» **EXERCISES**:
A – List every username that appears as a post heading in the forum thread on Mark Driscoll's view of the Trinity.
B – Extend the forum thread on Mark Driscoll's view of the Trinity, beginning after its final line.

» **DOCUMENT SEGMENT**:
★ ★ ★ ★ ★ ★ ★
I've posted a new article at The Ruling Elder which examines some of the theology of Mark Driscoll, specifically in light of the recent Elephant Room interview of TD Jakes. I encourage you to have a read: The Ruling Elder: Mark Driscoll, the Trinity, and W. G. T. Shedd

I'm not intending to start another thread about The Elephant Room, but instead, to focus on Driscoll's theology regarding the Trinity, which I believe is the root of his inability to counter what Jakes said during that interview.


----------



## Semper Fidelis (Feb 1, 2012)

Good post. Thank you.


----------



## rbcbob (Feb 1, 2012)

Thanks Seth!


----------



## earl40 (Feb 1, 2012)

Yes, I thank you very much. I am in the middle of of this in that we have a niece that attends a church that in their belief statement uses manifestations to describe God. What bugs me to no end is that the broad view of most Christians I know just shrug their shoulders and look at me as a kook. I hope someone who Driscoll admires (calling John Piper) puts his feet to the fire because we are speaking of shepherds guarding the flock from wolves.


----------



## KMK (Feb 1, 2012)

Great job, Seth.

I have the same feeling about Baptists who wish to avoid using the word 'sacrament' in reference to the Lord's Supper.


----------



## sastark (Feb 1, 2012)

earl40 said:


> Yes, I thank you very much. I am in the middle of of this in that we have a niece that attends a church that in their belief statement uses manifestations to describe God. What bugs me to no end is that the broad view of most Christians I know just shrug their shoulders and look at me as a kook. I hope someone who Driscoll admires (calling John Piper) puts his feet to the fire because we are speaking of shepherds guarding the flock from wolves.



Earl, I know the feeling of being considered a 'kook' for defending the whole Truth. The broad view of most Christians is destructive to the Church, and if anyone doubts it, just look at the Elephant Room. According to some leading evangelicals, we are now supposed to except that TD Jakes is orthodox in his view of the Trinity. That is such a dangerous view! Getting the Trinity wrong is not a small thing. It is one of the doctrines that if you get it wrong, you go to hell. 

Seems to me that we ought to be very concerned with "the details" of something so important.

Also, I'll be praying for your daughter.


----------



## Zach (Feb 1, 2012)

Interesting thoughts. Thank you for sharing, Seth.


----------



## Ask Mr. Religion (Feb 1, 2012)

Good post, Seth!

Chalcedon implicitly identified the heresies of the time that still plague the church today. 

One can best understand the hypostatic union (together united in one subsistence and in one single person) by examining what it is not.

It is not:

1. a denial that Christ was truly God (*Ebionites, Elkasites, Arians*);
2. a dissimilar or different substance (_anomoios_) with the Father (*semi-Arianism*);
3. a denial that Christ had a genuine human soul (*Apollinarians*);
4. a denial of a distinct person in the Trinity (*Dynamic Monarchianism*);
5. God acting merely in the forms of the Son and Spirit (*Modalistic Monarchianism/Sabellianism/United Pentecostal Church*);
6. a mixture or change when the two natures were united (*Eutychianism/Monophysitism*);
7. two distinct persons (*Nestorianism*);
8. a denial of the true humanity of Christ (*docetism*);
9. a view that God the Son laid aside all or some of His divine attributes (*kenoticism*);
10. a view that there was a communication of the attributes between the divine and human natures (*Lutheranism, with respect to the Lord's Supper*); and
11. a view that Jesus existed independently as a human before God entered His body (*Adoptionism*).
★ ★ ★ ★ ★ ★ ★
» **DATA SECTION**:
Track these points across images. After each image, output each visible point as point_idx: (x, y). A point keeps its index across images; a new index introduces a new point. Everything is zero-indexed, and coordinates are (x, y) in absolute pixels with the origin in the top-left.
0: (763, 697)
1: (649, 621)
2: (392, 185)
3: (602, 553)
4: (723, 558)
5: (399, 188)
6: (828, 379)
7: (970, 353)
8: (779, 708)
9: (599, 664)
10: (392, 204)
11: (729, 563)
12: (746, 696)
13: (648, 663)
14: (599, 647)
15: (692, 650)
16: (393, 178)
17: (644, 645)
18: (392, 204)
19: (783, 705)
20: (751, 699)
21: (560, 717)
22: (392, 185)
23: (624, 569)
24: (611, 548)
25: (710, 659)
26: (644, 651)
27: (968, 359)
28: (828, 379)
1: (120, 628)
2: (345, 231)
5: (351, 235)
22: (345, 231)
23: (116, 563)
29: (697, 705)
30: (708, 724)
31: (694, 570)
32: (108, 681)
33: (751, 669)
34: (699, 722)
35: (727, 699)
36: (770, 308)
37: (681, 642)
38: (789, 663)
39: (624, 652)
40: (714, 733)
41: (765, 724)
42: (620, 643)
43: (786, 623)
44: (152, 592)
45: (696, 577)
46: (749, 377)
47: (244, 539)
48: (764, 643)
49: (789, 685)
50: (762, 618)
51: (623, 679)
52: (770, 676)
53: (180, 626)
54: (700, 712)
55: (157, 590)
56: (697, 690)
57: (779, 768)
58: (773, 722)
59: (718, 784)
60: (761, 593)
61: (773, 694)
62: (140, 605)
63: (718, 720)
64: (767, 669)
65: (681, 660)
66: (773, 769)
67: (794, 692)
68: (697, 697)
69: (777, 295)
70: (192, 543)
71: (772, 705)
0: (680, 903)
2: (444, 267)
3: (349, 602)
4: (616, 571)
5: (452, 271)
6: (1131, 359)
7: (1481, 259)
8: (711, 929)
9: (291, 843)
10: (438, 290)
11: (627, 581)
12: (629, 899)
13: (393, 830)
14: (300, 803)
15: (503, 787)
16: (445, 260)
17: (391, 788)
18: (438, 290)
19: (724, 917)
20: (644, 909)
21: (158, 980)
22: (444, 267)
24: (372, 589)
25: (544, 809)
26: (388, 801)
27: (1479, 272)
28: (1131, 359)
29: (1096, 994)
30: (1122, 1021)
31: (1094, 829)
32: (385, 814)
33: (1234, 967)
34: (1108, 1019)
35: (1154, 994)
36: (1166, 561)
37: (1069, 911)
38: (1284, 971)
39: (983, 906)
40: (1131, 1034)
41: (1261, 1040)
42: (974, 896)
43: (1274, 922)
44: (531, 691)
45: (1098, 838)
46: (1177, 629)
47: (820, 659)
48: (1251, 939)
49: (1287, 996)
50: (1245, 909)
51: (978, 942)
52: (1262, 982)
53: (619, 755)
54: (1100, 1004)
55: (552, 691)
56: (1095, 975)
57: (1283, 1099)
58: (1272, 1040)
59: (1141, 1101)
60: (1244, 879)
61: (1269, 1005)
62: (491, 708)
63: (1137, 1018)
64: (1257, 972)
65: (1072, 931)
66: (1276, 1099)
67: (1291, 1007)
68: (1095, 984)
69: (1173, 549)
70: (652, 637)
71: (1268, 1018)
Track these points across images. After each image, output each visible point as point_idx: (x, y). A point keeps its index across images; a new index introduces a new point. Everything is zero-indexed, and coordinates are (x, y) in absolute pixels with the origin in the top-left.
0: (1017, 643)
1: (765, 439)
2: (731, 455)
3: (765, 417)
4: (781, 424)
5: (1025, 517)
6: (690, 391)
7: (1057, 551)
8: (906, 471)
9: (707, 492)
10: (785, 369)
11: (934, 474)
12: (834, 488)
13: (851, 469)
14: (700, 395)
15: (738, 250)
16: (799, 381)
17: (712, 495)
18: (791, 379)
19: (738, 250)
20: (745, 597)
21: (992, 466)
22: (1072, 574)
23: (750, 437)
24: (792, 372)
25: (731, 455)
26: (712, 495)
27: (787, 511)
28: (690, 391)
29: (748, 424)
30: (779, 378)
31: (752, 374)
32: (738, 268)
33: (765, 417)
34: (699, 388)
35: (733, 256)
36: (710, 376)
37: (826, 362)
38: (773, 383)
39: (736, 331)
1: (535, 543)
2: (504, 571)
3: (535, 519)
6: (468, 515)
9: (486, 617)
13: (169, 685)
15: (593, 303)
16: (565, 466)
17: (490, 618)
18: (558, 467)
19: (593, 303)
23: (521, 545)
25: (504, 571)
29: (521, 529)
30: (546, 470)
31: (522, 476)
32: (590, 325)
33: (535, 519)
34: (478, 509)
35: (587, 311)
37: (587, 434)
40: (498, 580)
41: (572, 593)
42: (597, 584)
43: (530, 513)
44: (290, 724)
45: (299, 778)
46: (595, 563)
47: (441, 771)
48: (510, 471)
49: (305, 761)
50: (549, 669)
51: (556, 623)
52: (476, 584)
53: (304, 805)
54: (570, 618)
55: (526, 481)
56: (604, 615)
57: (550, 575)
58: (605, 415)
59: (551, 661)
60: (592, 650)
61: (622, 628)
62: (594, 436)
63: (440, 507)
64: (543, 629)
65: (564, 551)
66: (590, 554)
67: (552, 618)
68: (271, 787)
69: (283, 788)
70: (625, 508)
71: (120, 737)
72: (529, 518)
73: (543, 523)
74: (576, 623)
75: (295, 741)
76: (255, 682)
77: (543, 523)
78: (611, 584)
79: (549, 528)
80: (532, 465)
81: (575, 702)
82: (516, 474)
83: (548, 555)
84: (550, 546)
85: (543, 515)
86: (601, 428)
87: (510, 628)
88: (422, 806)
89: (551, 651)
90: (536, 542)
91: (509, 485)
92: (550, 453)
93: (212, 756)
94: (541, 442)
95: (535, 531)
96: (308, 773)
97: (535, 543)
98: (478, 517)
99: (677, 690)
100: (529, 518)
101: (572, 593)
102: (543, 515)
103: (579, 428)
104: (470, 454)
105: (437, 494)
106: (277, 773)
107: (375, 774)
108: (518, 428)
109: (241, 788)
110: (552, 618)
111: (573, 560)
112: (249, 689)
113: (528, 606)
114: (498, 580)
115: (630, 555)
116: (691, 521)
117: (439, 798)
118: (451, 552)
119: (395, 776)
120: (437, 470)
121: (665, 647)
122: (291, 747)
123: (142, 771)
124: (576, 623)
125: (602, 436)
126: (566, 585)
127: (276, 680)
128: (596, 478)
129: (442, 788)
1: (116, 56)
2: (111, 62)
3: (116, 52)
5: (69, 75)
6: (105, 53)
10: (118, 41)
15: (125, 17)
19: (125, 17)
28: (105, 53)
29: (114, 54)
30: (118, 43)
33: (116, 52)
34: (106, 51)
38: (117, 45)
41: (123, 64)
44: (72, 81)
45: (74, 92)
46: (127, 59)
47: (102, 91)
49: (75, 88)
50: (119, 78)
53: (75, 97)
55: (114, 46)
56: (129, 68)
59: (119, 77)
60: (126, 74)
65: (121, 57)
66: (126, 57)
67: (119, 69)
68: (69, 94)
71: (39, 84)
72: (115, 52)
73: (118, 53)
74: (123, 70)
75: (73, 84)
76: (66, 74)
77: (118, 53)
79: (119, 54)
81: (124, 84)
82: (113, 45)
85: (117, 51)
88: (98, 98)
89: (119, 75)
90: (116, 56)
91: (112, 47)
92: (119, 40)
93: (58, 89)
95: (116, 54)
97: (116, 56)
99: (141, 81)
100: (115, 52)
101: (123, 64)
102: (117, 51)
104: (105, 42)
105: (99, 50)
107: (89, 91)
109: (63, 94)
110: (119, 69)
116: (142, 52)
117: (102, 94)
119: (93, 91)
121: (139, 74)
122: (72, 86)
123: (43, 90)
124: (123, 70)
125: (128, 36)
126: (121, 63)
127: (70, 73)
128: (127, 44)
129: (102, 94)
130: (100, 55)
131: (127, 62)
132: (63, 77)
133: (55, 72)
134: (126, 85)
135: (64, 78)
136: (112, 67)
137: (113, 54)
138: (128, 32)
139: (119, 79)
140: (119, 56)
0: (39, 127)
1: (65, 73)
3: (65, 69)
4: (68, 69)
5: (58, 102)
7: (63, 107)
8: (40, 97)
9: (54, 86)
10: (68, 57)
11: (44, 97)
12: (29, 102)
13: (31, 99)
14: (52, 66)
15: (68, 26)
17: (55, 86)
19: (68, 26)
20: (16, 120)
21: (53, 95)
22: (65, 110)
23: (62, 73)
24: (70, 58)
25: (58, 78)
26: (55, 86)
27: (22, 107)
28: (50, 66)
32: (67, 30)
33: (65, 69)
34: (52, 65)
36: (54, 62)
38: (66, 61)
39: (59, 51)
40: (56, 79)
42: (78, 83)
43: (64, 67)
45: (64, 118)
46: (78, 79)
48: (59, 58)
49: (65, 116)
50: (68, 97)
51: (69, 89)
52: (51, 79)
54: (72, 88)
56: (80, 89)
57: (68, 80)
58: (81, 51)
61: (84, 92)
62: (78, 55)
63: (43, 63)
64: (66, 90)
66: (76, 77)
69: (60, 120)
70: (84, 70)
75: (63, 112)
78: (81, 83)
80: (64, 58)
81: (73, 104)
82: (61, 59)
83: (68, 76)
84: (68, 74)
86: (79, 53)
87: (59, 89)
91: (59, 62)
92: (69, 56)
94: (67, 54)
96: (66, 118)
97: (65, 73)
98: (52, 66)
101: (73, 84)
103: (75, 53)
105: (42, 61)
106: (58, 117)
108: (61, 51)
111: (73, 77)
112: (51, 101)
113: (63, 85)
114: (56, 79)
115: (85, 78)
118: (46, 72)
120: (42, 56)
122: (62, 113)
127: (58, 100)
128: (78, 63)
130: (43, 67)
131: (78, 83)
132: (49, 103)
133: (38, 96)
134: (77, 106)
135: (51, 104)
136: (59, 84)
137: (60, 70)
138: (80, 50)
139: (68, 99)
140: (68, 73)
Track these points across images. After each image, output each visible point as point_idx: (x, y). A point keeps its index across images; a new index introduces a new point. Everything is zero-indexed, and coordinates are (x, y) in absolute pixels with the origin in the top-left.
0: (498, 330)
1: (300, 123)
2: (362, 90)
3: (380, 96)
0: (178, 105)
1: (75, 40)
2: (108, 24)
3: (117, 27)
★ ★ ★ ★ ★ ★ ★
» **ANSWERS TO THE EXERCISES**:
A – Semper Fidelis, rbcbob, earl40, KMK, sastark, Zach, Ask Mr. Religion

B –
AMR


----------



## Rufus (Feb 1, 2012)

Ask Mr. Religion said:


> Good post, Seth!
> 
> Chalcedon implicitly identified the heresies of the time that still plague the church today. One can best understand the hypostatic union (together united in one subsistence and in one single person) by examining what it is not.
> 
> ...



My question is that if those things are so prevalent in modern Christianity how far do they go in terms of salvation? Most, if not all, of us here would say denying the Trinity is a damnable heresy.


----------



## Unoriginalname (Feb 1, 2012)

That sir was an awesome post.


----------



## earl40 (Feb 1, 2012)

Rufus said:


> Ask Mr. Religion said:
> 
> 
> > Good post, Seth!
> ...



I think an active denial may be key here. What I have found is that most if not all Christians will correct a incorrect view when confronted. With TD Jakes I believe he is buckling under pressure to say what we (Christians) want to hear. I hope I am wrong but I doubt it.


----------



## DMcFadden (Feb 1, 2012)

Seth, that was really, really good! I copied your entire post in an email to my children, several of whom have been asking why I am looking at Presbyterian and Lutheran churches in Fort Wayne (actually, not much choice for Reformational Christianity with one tiny Reformed church with members who average a one hour drive to church and 32 confessional Lutheran congregations).

The broad evangelicalism that gave birth to my college (Westmont) and seminary (the one in Pasadena that must not be mentioned) accepted such minimalistic definitions of "key" doctrines that we are left with the sadly (but penetratingly) true conclusion to your piece:

*This is the problem facing modern American evangelicalism: a conscious decision on the part of our leaders to reject historical theology results in leaders of the church who are unable to defend her from false teaching and uneducated Christians in the pews who see nothing wrong with such false teaching. Blind leaders of the blind seems to be the motto of American Evangelicalism.*

Well said, young man. Well said. [sigh]

Can you imagine how depressing it is to look back on my nearly 60 years of experience and leadership in "broad evangelicalism" and realize that it was all a massive cul de sac?


----------



## sastark (Feb 1, 2012)

Thank you all for your kind words. I am very humbled by them, especially because of the high opinion I have of so many of you here on the Puritan Board.

I've submitted the piece to The Aquila Report, and will post a link if they run it tomorrow.


----------



## DMcFadden (Feb 1, 2012)

Seth,

Broad evangelicalism reduced the faith to a minimalistic five doctrines. In fact, not to put too fine a point on it, your grad school helped to establish that reductionistic basis of faith.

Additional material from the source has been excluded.